Remodels Boom as Owners Choose Upgrades Over New Houses

Cory Laws considered selling his house and moving to an updated property with his girlfriend. But he likes his neighborhood, so he decided to spend as much as $100,000 to remodel the Herndon, Virginia, home.

“I bought the house for me and my two girls at the time, but they’re adults,” said Laws, 61, who’s already rebuilt one room and added mahogany floors to his basement to turn it into a guest apartment. “We’re morphing the house into our haven.”

Laws is among U.S. property owners providing a boost to the $300 billion home-improvement industry. Spending on renovations may rise to a record this year as homeowners with low interest rates decide to stay put and remodel their existing homes, stimulus programs encourage energy-efficiency upgrades, and surging demand for rentals spur landlords to invest in their properties, according to a report released Thursday by Harvard University’s Joint Center for Housing Studies.

Home improvements and repairs now generate about 1.8 percent of U.S. economic activity, slightly below the average over the past decade. As owners gain equity in their properties and rents continue to rise, “investment in improvements to the nation’s housing stock is likely to strengthen,” the center said in its study.remodel

Homeowners in U.S. metropolitan areas, where incomes and property values tend to be higher, account for the majority of improvement spending, according to the Cambridge, Massachusetts-based center. From 2011 to 2013, spending rose 5 percent among urban homeowners, while falling 0.2 percent among non-metro households.

Renovation Decision

Especially in hot real estate markets such as Washington, D.C. — where prices are rising and completed sales increased 8 percent in December from a year earlier, according to data provider RealEstate Business Intelligence LLC — people are deciding to renovate rather than move, said Andreas Charalambous, principal of Forma Design.

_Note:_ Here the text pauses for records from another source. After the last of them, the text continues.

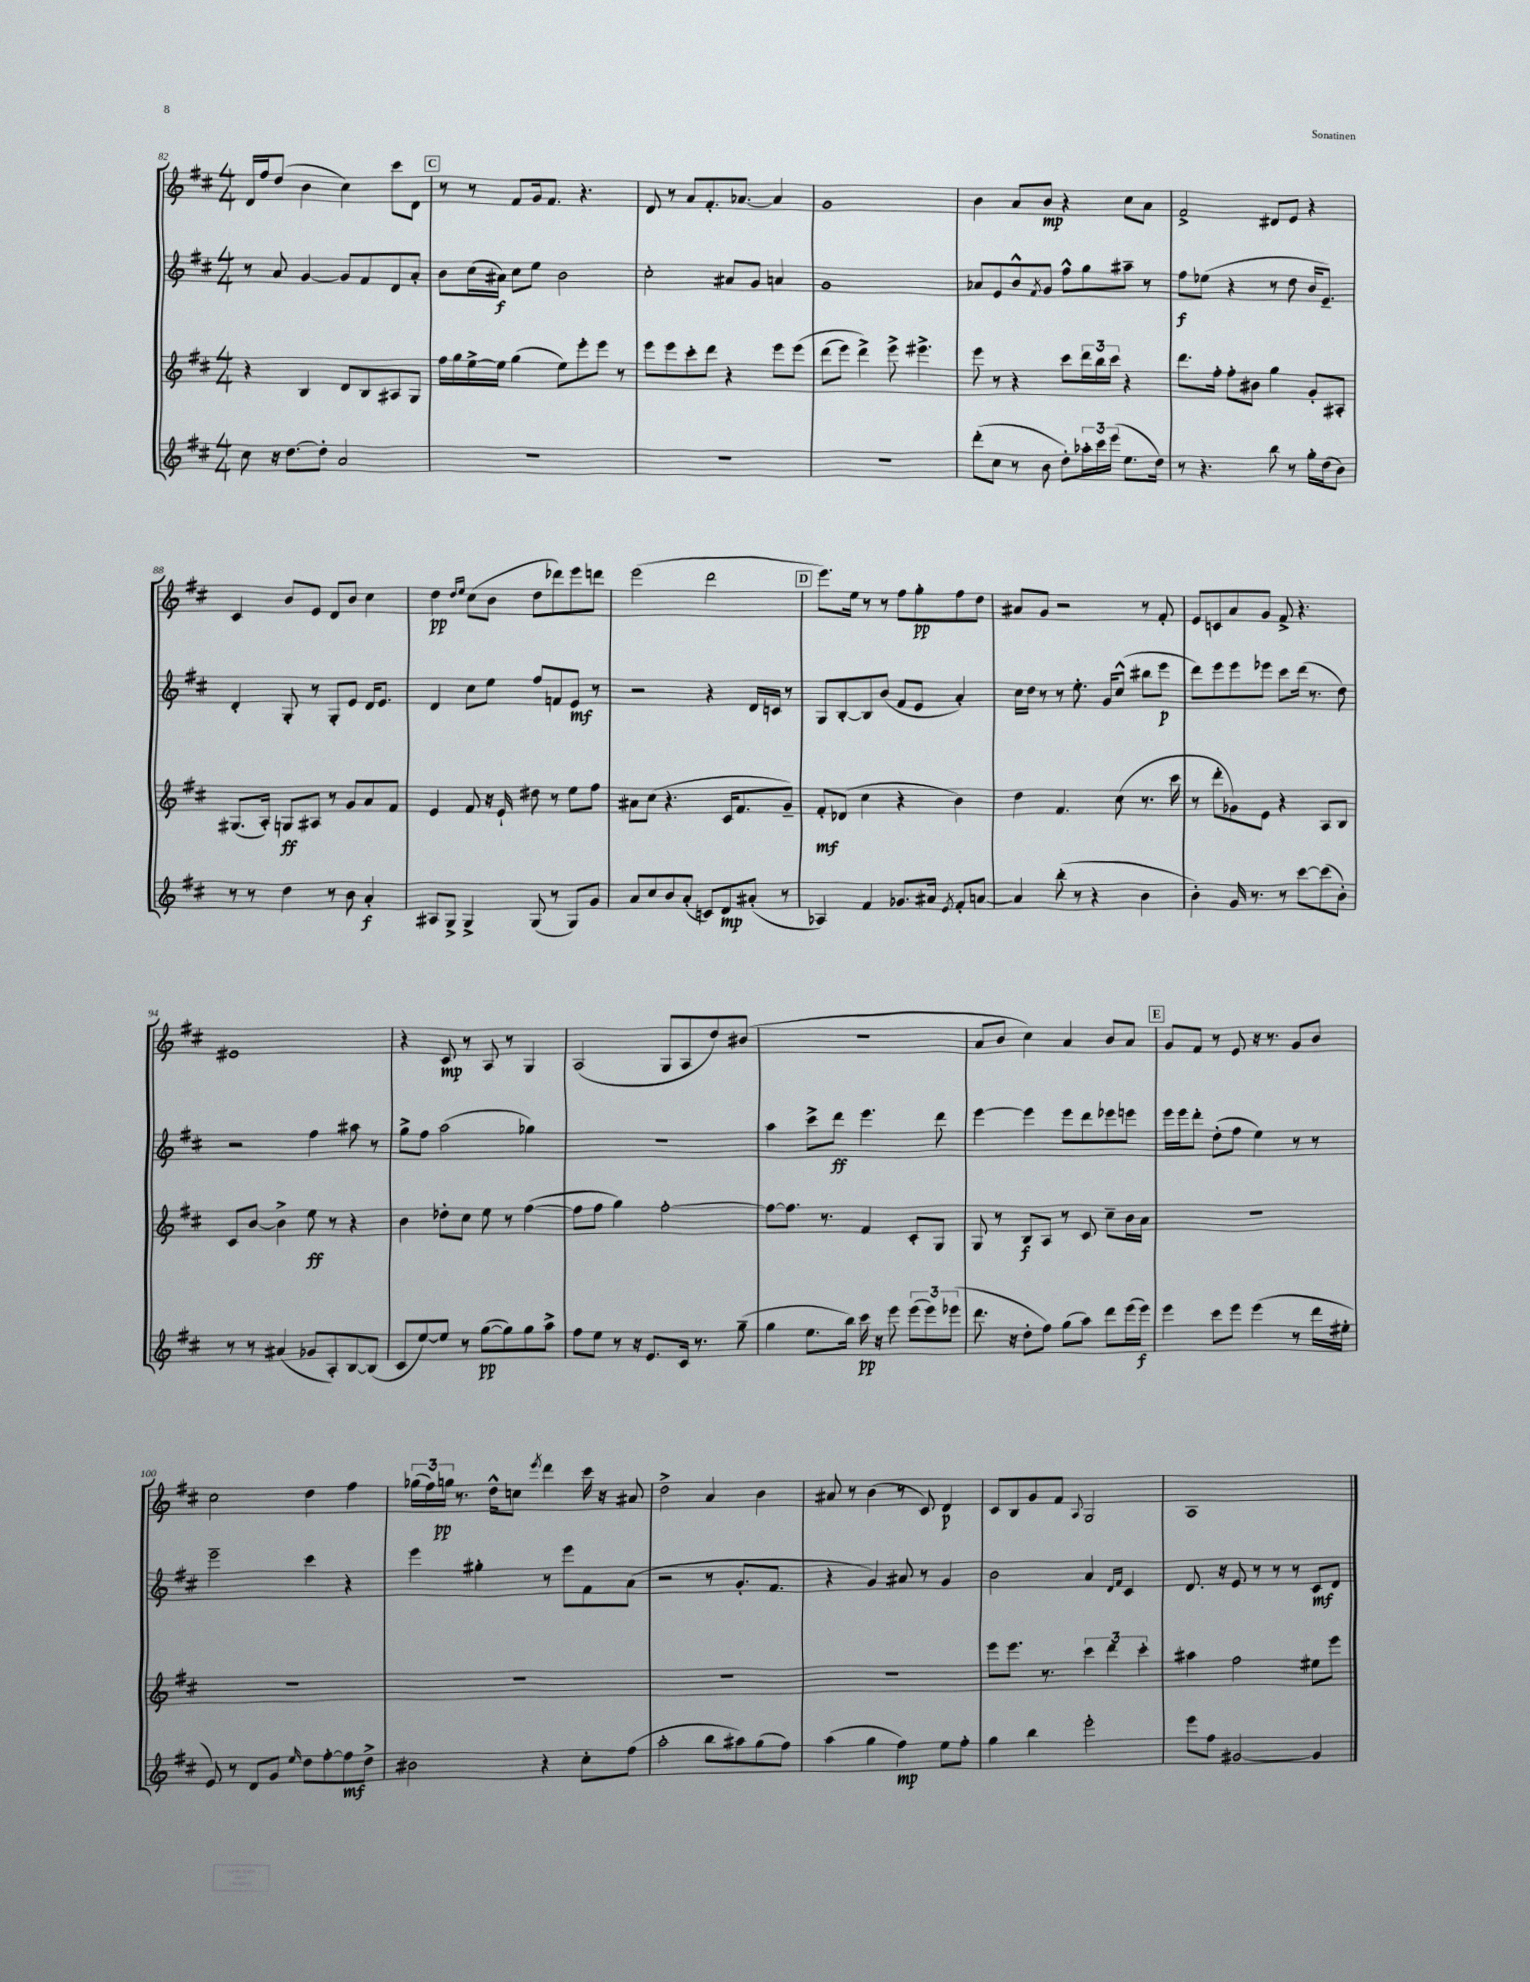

**kern	**kern	**kern	**kern
*staff4	*staff3	*staff2	*staff1
*clefG2	*clefG2	*clefG2	*clefG2
*k[f#c#]	*k[f#c#]	*k[f#c#]	*k[f#c#]
*M4/4	*M4/4	*M4/4	*M4/4
8cc#	4r	8r	16d
.	.	.	16ff#
16r	.	8a	(8dd
[8.dd	.	.	.
.	4B	[4g	4b
8dd']	.	.	.
2a	8d	8g]	4cc#)
.	8B	8f#	.
.	8A#	8d	8ccc#
.	8G	8a'	8d
=	=	=	=
1r	16ff#	8b	8r
.	16gg	.	.
.	[16ee^	(16cc#	8r
.	16ee]	16a#)	.
.	(4gg	8cc#	8f#
.	.	8ee	16g
.	.	.	8.f#
.	8ee)	2b	.
.	8eee'	.	4.r
.	8eee	.	.
.	8r	.	.
=	=	=	=
1r	8eee	2cc#'	8d
.	8eee	.	8r
.	8ccc#'	.	8a
.	8ddd	.	8.f#'
.	4r	8a#	.
.	.	.	[8.a-
.	.	8g	.
.	8eee	4a	4a-]
.	&(8eee	.	.
=	=	=	=
1r	(8ddd	1g	1g
.	8eee)	.	.
.	4ddd^&)	.	.
.	8eee^	.	.
.	4.eee#^	.	.
=	=	=	=
(8ddd'	8eee	8a-	4b
8cc#	8r	8e	.
8r	4r	8b^^	8a
.	.	8qf#	.
8b	.	8g	8b
8dd')	8ccc#	8ff#^^	4r
24aa-'	24ddd	8gg	.
24ccc#	24bb	.	.
(24eee	24ccc#	.	.
8.ee	4r	8aa#~	8cc#
.	.	8r	8a
16dd)	.	.	.
=	=	=	=
8r	8.ddd	8ff#	2f#^
4.r	.	(8ee-	.
.	16ff#'	.	.
.	8ff#'	4r	.
.	8b#	.	.
8bb	4gg	8r	8d#
8r	.	8dd	8e
16gg'	8g'	16b	4r
(16dd	.	8.e~)	.
8b)	8A#'	.	.
=	=	=	=
8r	(8.G#	4d'	4c#
8r	.	.	.
.	16A')	.	.
4dd	8G	8G'	8b
.	8A#	8r	8e
8r	8r	8G'	8d
8b	8g	8e	8b
4a'	8a	16d	4cc#
.	.	8.e	.
.	8f#	.	.
=	=	=	=
8A#	4e	4d	4dd
8G^	.	.	.
.	.	.	16qqdd
.	.	.	16qqee
4G^	8f#	8cc#	(8cc#
.	16r	8ee	8b
.	16e`	.	.
(8G	8dd#	8ff#	8dd
8r	8r	8f	8ddd-)
8G)	8ee	8e	8eee
8g	8ff#	8r	8ddd
=	=	=	=
8a	8a#	2r	(2eee
8cc#	(8cc#	.	.
8b	4.r	.	.
(8a'	.	.	.
8c)	.	4r	2ddd
8d	16c#	.	.
.	8.f#	.	.
(8a#'	.	16d	.
.	.	16c	.
8r	8g~)	8r	.
=	=	=	=
4A-)	8f#'	8G	8.eee)
.	(8d-	[8B'	.
.	.	.	16ee
4f#	4cc#	8B]	8r
.	.	(8b	8r
8.g-	4r	8f#	8ff#
.	.	8e	8gg'
16a#	.	.	.
8qe	.	.	.
8f#'	4b)	4a')	8ff#
[8a	.	.	8dd
=	=	=	=
4a]	4dd	16cc#	8a#
.	.	16dd	.
.	.	8r	8g
(8bb'	4.f#	8r	2r
8r	.	8.ee'	.
4r	.	.	.
.	.	16g	.
.	(8cc#	(8cc#^^	.
4b	8.r	8bb#	8r
.	.	8eee	8f#'
.	16ccc#	.	.
=	=	=	=
4b')	8r	8ddd)	8e
.	8ddd'	8eee	8c
16g	8g-)	8eee	8a
8.r	.	.	.
.	8e	8eee-	8g
8r	4r	8ccc#	8f#^
[8ccc#	.	(16ddd	4.r
.	.	8.r	.
(8ccc#]	8A	.	.
8b')	8B	8dd)	.
=	=	=	=
8r	8c#	2r	1e#
8r	[8b	.	.
(4a#	4b^]	.	.
8g-	8ee	4ff#	.
8A')	8r	.	.
[8B	4r	8aa#	.
(8B]	.	8r	.
=	=	=	=
8c#	4b	8gg^	4r
[8ee)	.	8ff#	.
8ee]	8dd-'	(2aa	8c#
8r	8cc#	.	8r
([8gg	8ee	.	8A
8gg])	8r	.	8r
8gg	([4ff#	4gg-)	4G
8aa^	.	.	.
=	=	=	=
8ff#	8ff#]	1r	(2A
8ee	8ff#	.	.
8r	4gg)	.	.
16r	.	.	.
8.e	.	.	.
.	[2ff#'	.	8G
16c#	.	.	8A
8.r	.	.	.
.	.	.	8dd)
(8gg~	.	.	(8b#
=	=	=	=
4gg	8ff#_	4aa	1r
.	8.ff#]	.	.
8.ee	.	8ccc#^	.
.	8.r	.	.
.	.	8ddd	.
16bb)	.	.	.
16ccc#	4f#	4.eee	.
16r	.	.	.
8eee	.	.	.
(12eee	8c#'	.	.
12eee)	.	.	.
.	8G	8ddd	.
(12eee-	.	.	.
=	=	=	=
8.ddd	8G	[4eee	8a
.	8r	.	8b
16r	.	.	.
8dd'	8B	4eee]	4cc#)
8ff#)	8A	.	.
(8gg	8r	8eee	4a
8aa)	8c#	8ddd	.
8ddd	8cc#~	8eee-	8b
(16eee	16b	8eee	8a
16eee)	16a	.	.
=	=	=	=
4eee	1r	16eee	8g
.	.	16eee	.
.	.	8ddd'	8f#
8ccc#	.	(8dd'	8r
8eee	.	8ff#	8e
(4eee	.	4ee)	16r
.	.	.	8.r
8r	.	8r	8g
16ddd	.	8r	8b
16ee#'	.	.	.
=	=	=	=
8e)	1r	2eee~	2cc#
8r	.	.	.
8d	.	.	.
8g	.	.	.
16qqee	.	.	.
8dd	.	4ccc#	4dd
[8ff#'	.	.	.
8ff#]	.	4r	4ff#
8dd^	.	.	.
=	=	=	=
2b#	1r	4eee	(24gg-
.	.	.	24ff#)
.	.	.	24gg
.	.	.	8.r
.	.	4gg#'	.
.	.	.	16dd^^
.	.	.	8cc
.	.	.	8qeee
4r	.	8r	4ddd
.	.	8eee	.
8cc#'	.	8f#	16ccc#
.	.	.	16r
(8ff#	.	(8a	8a#
=	=	=	=
2aa'	1r	2r	2dd^
8bb	.	8r	4a
8aa#)	.	8.g'	.
(8gg	.	.	4b
.	.	8.f#	.
8ff#)	.	.	.
=	=	=	=
(4aa	1r	4r	8a#
.	.	.	8r
4gg	.	4g)	(4b
4ff#)	.	8a#	8r
.	.	8r	8c#)
8ee	.	4g	4d
8ff#'	.	.	.
=	=	=	=
4gg	8eee	2b	8c#
.	8.eee	.	8B
4bb	.	.	8g
.	8.r	.	.
.	.	.	8f#
.	.	.	8qqA
2eee'	6ccc#	4a	2G
.	6ddd	.	.
.	.	16qqd	.
.	.	16qqf#	.
.	.	4c#	.
.	6ccc#'	.	.
=	=	=	=
8eee	4aa#	8.d	1A
8ff#	.	.	.
.	.	16r	.
[2g#	2ff#	8e	.
.	.	8r	.
.	.	8r	.
.	.	8r	.
4g#]	8ee#	8c#	.
.	8eee	8d	.
==	==	==	==
*-	*-	*-	*-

Charalambous said his Washington-based interior architecture and design firm just completed its best year since its 1994 founding.

“And it’s getting better,” he said. “People feel more comfortable with what’s happening in the economy.”

Owners in Washington spent the most on improvements, at $5,000 on average, in 2013, the last year the Harvard housing center studied. Boston homeowners followed, spending an average of $4,900. New York was the largest remodeling market, with more than $12 billion in total expenditures. Spending in Washington, Los Angeles, Chicago and Philadelphia ranged from $4 billion to $7 billion, according to the report.

Home Depot

Shares of home-improvement chains Lowe’s Cos. and Home Depot Inc. have been rising. Lowe’s has soared 47 percent in the past year, and Home Depot has surged more than 33 percent.

Growth in the repair-and-remodeling industry in 2015 is likely to match or exceed last year’s, Michael Rehaut, a JPMorgan Chase & Co. analyst, wrote in a research note Wednesday. The industry should be bolstered by factors such as job growth, improving existing-home sales and the benefit to consumers from the drop in oil prices.

That’s no surprise to Laws, who owns a remodeling firm, Details Home Services, in Northern Virginia. He said his business grew 30 percent last year, and he expects the same increase in 2015.

“Everybody is busy,” Laws said. “It’s hard to get contractors to return calls.”

For his own home, Laws is planning an addition to the master bedroom to make room for a large closet, and will turn the current walk-in closet into a laundry room. He’s also converting a patio into a sun room.

‘Nice Street’

“We were thinking of finding a place farther out where we’d have some more privacy,” he said. “But the more I thought about it, I like where I am. It’s a nice street, all the neighbors know me.”

As of 2013, individual homeowners were spending less on improvements than they did during the pre-recession high. In the Northeast, Americans spent about $3,300 on average for upgrades, almost 90 percent of the peak, according to the Harvard report. In the West, they paid $2,600 on average, more than 40 percent below the high.

Demand for rental homes may boost future remodeling activity, with capital investments on the rebound at aging properties for lease, the housing center said in its report. Per-unit spending on professionally managed rental properties with 50 or more units surged by more than 40 percent between 2010 and 2013, according to the National Apartment Association.

Baby boomers such as Laws made up the largest portion of the remodeling market, accounting for about half of total spending in 2013. While their share has started to drop in recent years, older homeowners are expected to continue to play a significant role, according to the Harvard report.

“Little by little we’re rebuilding the house,” Laws said. “It’s an ongoing thing.”